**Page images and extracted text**
+-------+

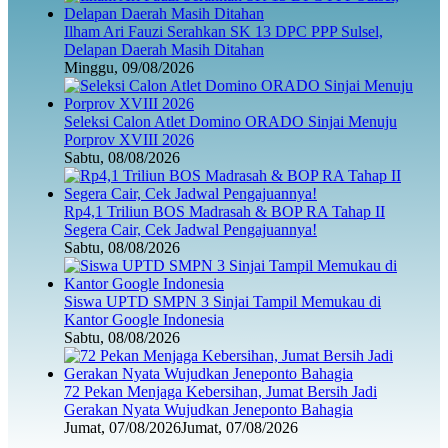
Ilham Ari Fauzi Serahkan SK 13 DPC PPP Sulsel,
Delapan Daerah Masih Ditahan
Minggu, 09/08/2026
Seleksi Calon Atlet Domino ORADO Sinjai Menuju
Porprov XVIII 2026
Sabtu, 08/08/2026
Rp4,1 Triliun BOS Madrasah & BOP RA Tahap II
Segera Cair, Cek Jadwal Pengajuannya!
Sabtu, 08/08/2026
Siswa UPTD SMPN 3 Sinjai Tampil Memukau di
Kantor Google Indonesia
Sabtu, 08/08/2026
72 Pekan Menjaga Kebersihan, Jumat Bersih Jadi
Gerakan Nyata Wujudkan Jeneponto Bahagia
Jumat, 07/08/2026
Jumat, 07/08/2026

+-------+

**EXERCISE INSTRUCTIONS**
Collect every line in the listing that contains the word "Sinjai". Upper- and lowercase letters must match.

**SOLUTION TO THE EXERCISE**
Seleksi Calon Atlet Domino ORADO Sinjai Menuju
Siswa UPTD SMPN 3 Sinjai Tampil Memukau di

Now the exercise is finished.